#### HOW TO COMPLETE THIS TASK:
In the data below, begin at the line with "### GetOperabilityOk" and stop after the line with "- fix issue 392"; output those lines exactly and no pictures.

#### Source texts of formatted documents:
-*-

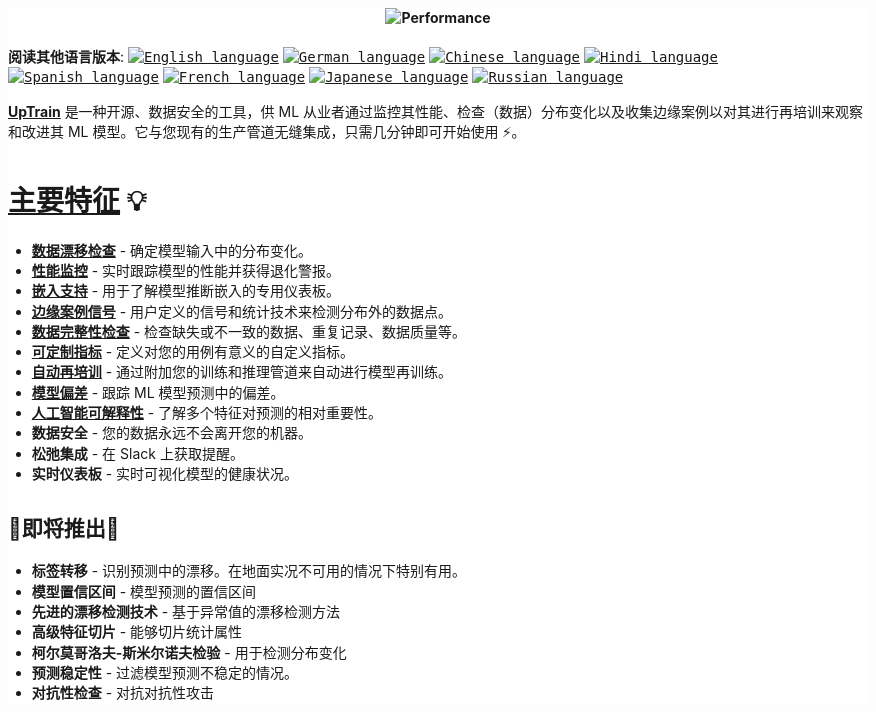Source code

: <h4 align="center">
<img src="https://uptrain-demo.s3.us-west-1.amazonaws.com/human_orientation_classification/1_data_drift_and_edge_cases.gif" width="85%" alt="Performance" />
</h4>


**阅读其他语言版本**: 
<kbd>[<img title="English" alt="English language" src="https://cdn.staticaly.com/gh/hjnilsson/country-flags/master/svg/us.svg" width="22">](/README.md)</kbd>
<kbd>[<img title="German" alt="German language" src="https://cdn.staticaly.com/gh/hjnilsson/country-flags/master/svg/de.svg" width="22">](/i18n/README.de.md)</kbd>
<kbd>[<img title="Chinese" alt="Chinese language" src="https://cdn.staticaly.com/gh/hjnilsson/country-flags/master/svg/cn.svg" width="22">](/i18n/README.zh-CN.md)</kbd>
<kbd>[<img title="Hindi" alt="Hindi language" src="https://cdn.staticaly.com/gh/hjnilsson/country-flags/master/svg/in.svg" width="22">](/i18n/README.hi.md)</kbd>
<kbd>[<img title="Spanish" alt="Spanish language" src="https://cdn.staticaly.com/gh/hjnilsson/country-flags/master/svg/es.svg" width="22">](/i18n/README.es.md)</kbd>
<kbd>[<img title="French" alt="French language" src="https://cdn.staticaly.com/gh/hjnilsson/country-flags/master/svg/fr.svg" width="22">](/i18n/README.fr.md)</kbd>
<kbd>[<img title="Japanese" alt="Japanese language" src="https://cdn.staticaly.com/gh/hjnilsson/country-flags/master/svg/jp.svg" width="22">](/i18n/README.ja.md)</kbd>
<kbd>[<img title="Russian" alt="Russian language" src="https://cdn.staticaly.com/gh/hjnilsson/country-flags/master/svg/ru.svg" width="22">](/i18n/README.ru.md)</kbd>


**[UpTrain](https://uptrain.ai)** 是一种开源、数据安全的工具，供 ML 从业者通过监控其性能、检查（数据）分布变化以及收集边缘案例以对其进行再培训来观察和改进其 ML 模型。它与您现有的生产管道无缝集成，只需几分钟即可开始使用 ⚡。


# **[主要特征](https://uptrain.gitbook.io/docs/what-is-uptrain/key-features)** 💡

-   **[数据漂移检查](https://docs.uptrain.ai/docs/uptrain-monitors/data-drift)** - 确定模型输入中的分布变化。
-   **[性能监控](https://docs.uptrain.ai/docs/uptrain-monitors/concept-drift)** - 实时跟踪模型的性能并获得退化警报。
-   **[嵌入支持](https://github.com/uptrain-ai/uptrain/blob/main/examples/text_summarization/run.ipynb)** - 用于了解模型推断嵌入的专用仪表板。
-   **[边缘案例信号](https://docs.uptrain.ai/docs/uptrain-monitors/edge-case-detection)** - 用户定义的信号和统计技术来检测分布外的数据点。
-   **[数据完整性检查](https://docs.uptrain.ai/docs/uptrain-monitors/data-integrity)** - 检查缺失或不一致的数据、重复记录、数据质量等。
-   **[可定制指标](https://docs.uptrain.ai/docs/monitoring-custom-metrics)** - 定义对您的用例有意义的自定义指标。
-   **[自动再培训](https://github.com/uptrain-ai/uptrain/blob/main/examples/human_orientation_classification/deepdive_examples/uptrain_check_all.ipynb)** - 通过附加您的训练和推理管道来自动进行模型再训练。
-   **[模型偏差](https://docs.uptrain.ai/docs/uptrain-monitors/model-bias)** - 跟踪 ML 模型预测中的偏差。
-   **[人工智能可解释性](https://docs.uptrain.ai/docs/uptrain-visuals/shap-explainability)** - 了解多个特征对预测的相对重要性。
-   **数据安全** - 您的数据永远不会离开您的机器。
-   **松弛集成** - 在 Slack 上获取提醒。
-   **实时仪表板** - 实时可视化模型的健康状况。

## 🚨即将推出🚨

-   **标签转移** - 识别预测中的漂移。在地面实况不可用的情况下特别有用。
-   **模型置信区间** - 模型预测的置信区间
-   **先进的漂移检测技术** - 基于异常值的漂移检测方法
-   **高级特征切片** - 能够切片统计属性
-   **柯尔莫哥洛夫-斯米尔诺夫检验** - 用于检测分布变化
-   **预测稳定性** - 过滤模型预测不稳定的情况。
-   **对抗性检查** - 对抗对抗性攻击
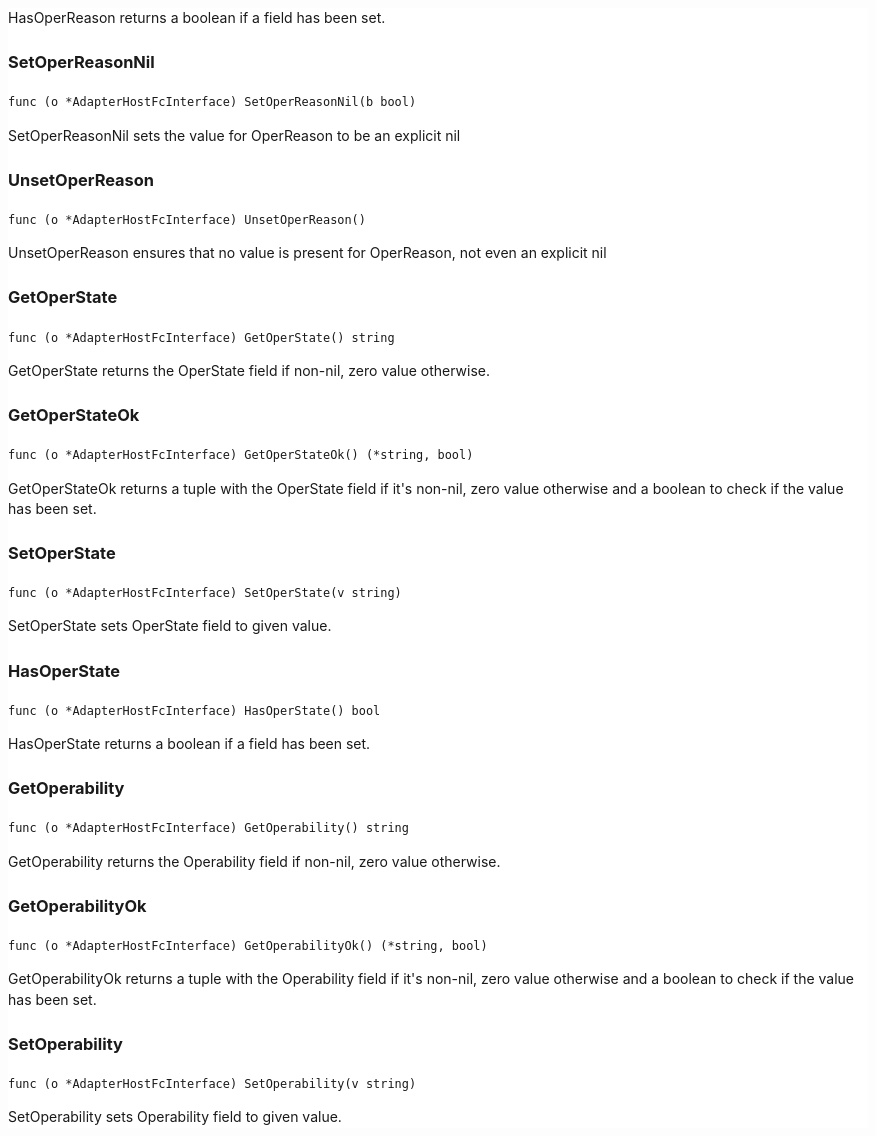 HasOperReason returns a boolean if a field has been set.

### SetOperReasonNil

`func (o *AdapterHostFcInterface) SetOperReasonNil(b bool)`

 SetOperReasonNil sets the value for OperReason to be an explicit nil

### UnsetOperReason
`func (o *AdapterHostFcInterface) UnsetOperReason()`

UnsetOperReason ensures that no value is present for OperReason, not even an explicit nil
### GetOperState

`func (o *AdapterHostFcInterface) GetOperState() string`

GetOperState returns the OperState field if non-nil, zero value otherwise.

### GetOperStateOk

`func (o *AdapterHostFcInterface) GetOperStateOk() (*string, bool)`

GetOperStateOk returns a tuple with the OperState field if it's non-nil, zero value otherwise
and a boolean to check if the value has been set.

### SetOperState

`func (o *AdapterHostFcInterface) SetOperState(v string)`

SetOperState sets OperState field to given value.

### HasOperState

`func (o *AdapterHostFcInterface) HasOperState() bool`

HasOperState returns a boolean if a field has been set.

### GetOperability

`func (o *AdapterHostFcInterface) GetOperability() string`

GetOperability returns the Operability field if non-nil, zero value otherwise.

### GetOperabilityOk

`func (o *AdapterHostFcInterface) GetOperabilityOk() (*string, bool)`

GetOperabilityOk returns a tuple with the Operability field if it's non-nil, zero value otherwise
and a boolean to check if the value has been set.

### SetOperability

`func (o *AdapterHostFcInterface) SetOperability(v string)`

SetOperability sets Operability field to given value.
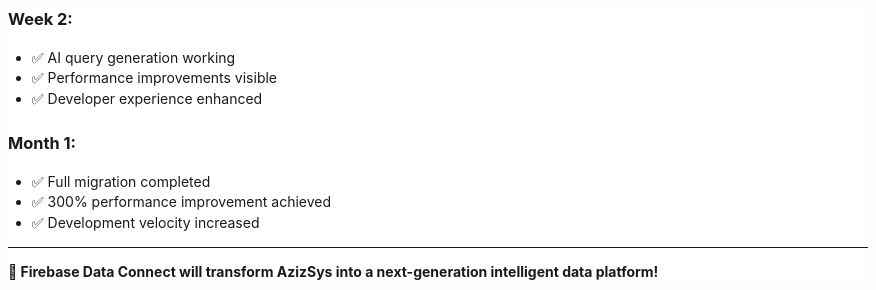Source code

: ### Week 2:
- ✅ AI query generation working
- ✅ Performance improvements visible
- ✅ Developer experience enhanced

### Month 1:
- ✅ Full migration completed
- ✅ 300% performance improvement achieved
- ✅ Development velocity increased

---

**🎊 Firebase Data Connect will transform AzizSys into a next-generation intelligent data platform!**
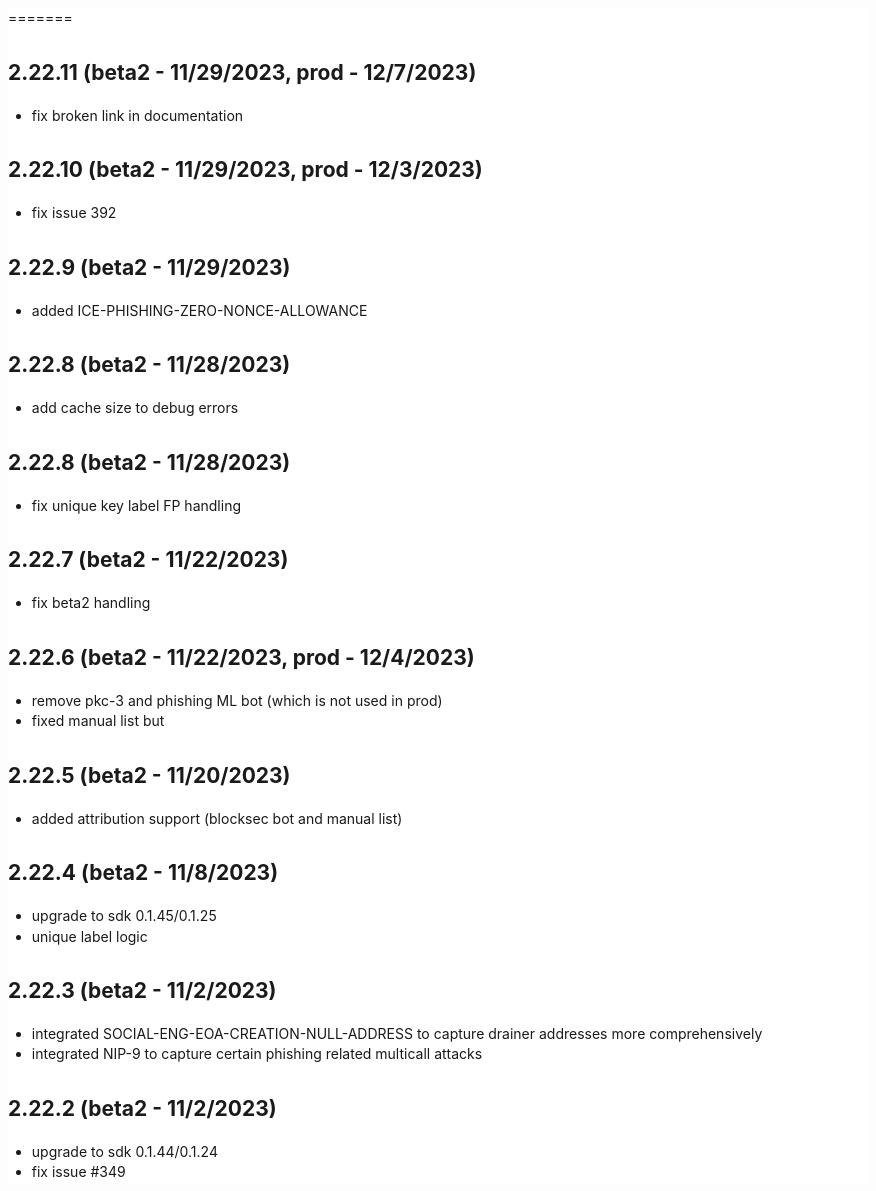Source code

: =======

## 2.22.11 (beta2 - 11/29/2023, prod - 12/7/2023)

- fix broken link in documentation

## 2.22.10 (beta2 - 11/29/2023, prod - 12/3/2023)

- fix issue 392

## 2.22.9 (beta2 - 11/29/2023)

- added ICE-PHISHING-ZERO-NONCE-ALLOWANCE

## 2.22.8 (beta2 - 11/28/2023)

- add cache size to debug errors

## 2.22.8 (beta2 - 11/28/2023)

- fix unique key label FP handling

## 2.22.7 (beta2 - 11/22/2023)

- fix beta2 handling

## 2.22.6 (beta2 - 11/22/2023, prod - 12/4/2023)

- remove pkc-3 and phishing ML bot (which is not used in prod)
- fixed manual list but

## 2.22.5 (beta2 - 11/20/2023)

- added attribution support (blocksec bot and manual list)

## 2.22.4 (beta2 - 11/8/2023)

- upgrade to sdk 0.1.45/0.1.25
- unique label logic

## 2.22.3 (beta2 - 11/2/2023)

- integrated SOCIAL-ENG-EOA-CREATION-NULL-ADDRESS to capture drainer addresses more comprehensively
- integrated NIP-9 to capture certain phishing related multicall attacks

## 2.22.2 (beta2 - 11/2/2023)

- upgrade to sdk 0.1.44/0.1.24
- fix issue #349
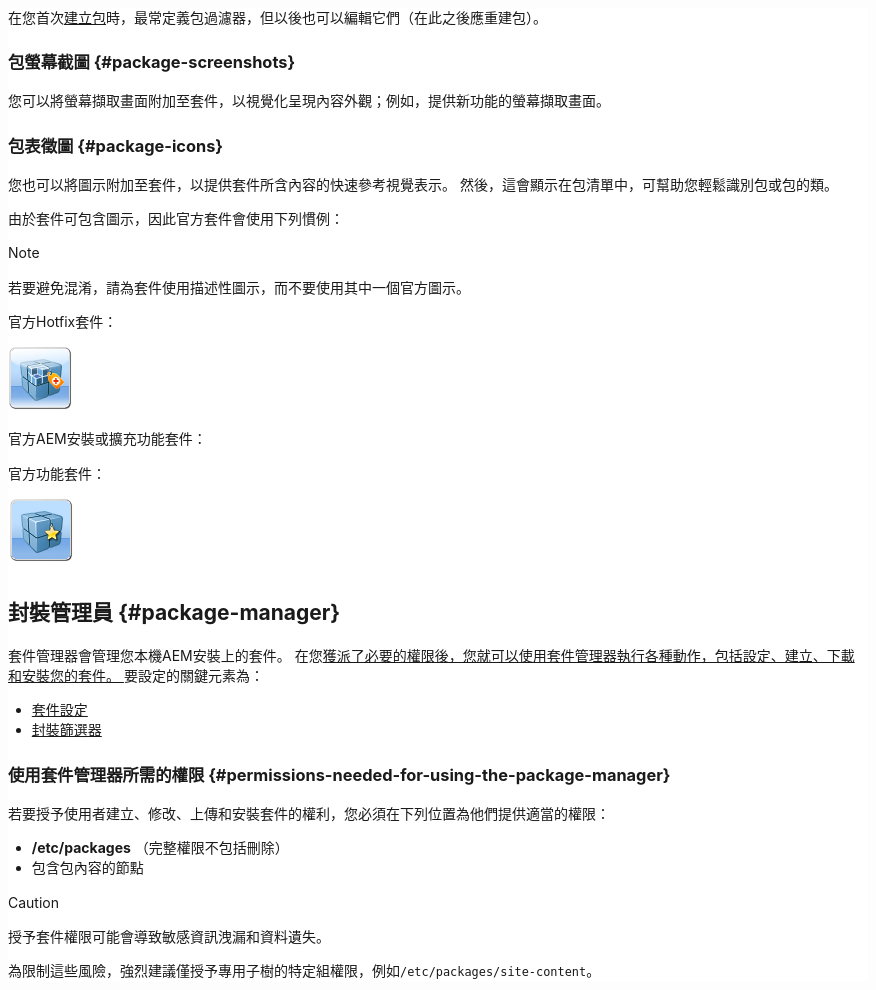 在您首次[建立包](#creating-a-new-package)時，最常定義包過濾器，但以後也可以編輯它們（在此之後應重建包）。

### 包螢幕截圖 {#package-screenshots}

您可以將螢幕擷取畫面附加至套件，以視覺化呈現內容外觀；例如，提供新功能的螢幕擷取畫面。

### 包表徵圖 {#package-icons}

您也可以將圖示附加至套件，以提供套件所含內容的快速參考視覺表示。 然後，這會顯示在包清單中，可幫助您輕鬆識別包或包的類。

由於套件可包含圖示，因此官方套件會使用下列慣例：

>[!NOTE]
>
>若要避免混淆，請為套件使用描述性圖示，而不要使用其中一個官方圖示。

官方Hotfix套件：

![](do-not-localize/chlimage_1-28.png)

官方AEM安裝或擴充功能套件：

官方功能套件：

![](do-not-localize/chlimage_1-29.png)

## 封裝管理員 {#package-manager}

套件管理器會管理您本機AEM安裝上的套件。 在您[獲派了必要的權限後，您就可以使用套件管理器執行各種動作，包括設定、建立、下載和安裝您的套件。 ](#permissions-needed-for-using-the-package-manager)要設定的關鍵元素為：

* [套件設定](#package-settings)
* [封裝篩選器](#package-filters)

### 使用套件管理器所需的權限 {#permissions-needed-for-using-the-package-manager}

若要授予使用者建立、修改、上傳和安裝套件的權利，您必須在下列位置為他們提供適當的權限：

* **/etc/packages** （完整權限不包括刪除）
* 包含包內容的節點

>[!CAUTION]
>
>授予套件權限可能會導致敏感資訊洩漏和資料遺失。
>
>為限制這些風險，強烈建議僅授予專用子樹的特定組權限，例如`/etc/packages/site-content`。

-*-

#### YOUR RESPONSE:
### GetOperabilityOk

`func (o *AdapterHostFcInterface) GetOperabilityOk() (*string, bool)`

GetOperabilityOk returns a tuple with the Operability field if it's non-nil, zero value otherwise
and a boolean to check if the value has been set.

### SetOperability

`func (o *AdapterHostFcInterface) SetOperability(v string)`

SetOperability sets Operability field to given value.
Source code

: ### Week 2:
- ✅ AI query generation working
- ✅ Performance improvements visible
- ✅ Developer experience enhanced

### Month 1:
- ✅ Full migration completed
- ✅ 300% performance improvement achieved
- ✅ Development velocity increased

---

**🎊 Firebase Data Connect will transform AzizSys into a next-generation intelligent data platform!**
Source code

: =======

## 2.22.11 (beta2 - 11/29/2023, prod - 12/7/2023)

- fix broken link in documentation

## 2.22.10 (beta2 - 11/29/2023, prod - 12/3/2023)

- fix issue 392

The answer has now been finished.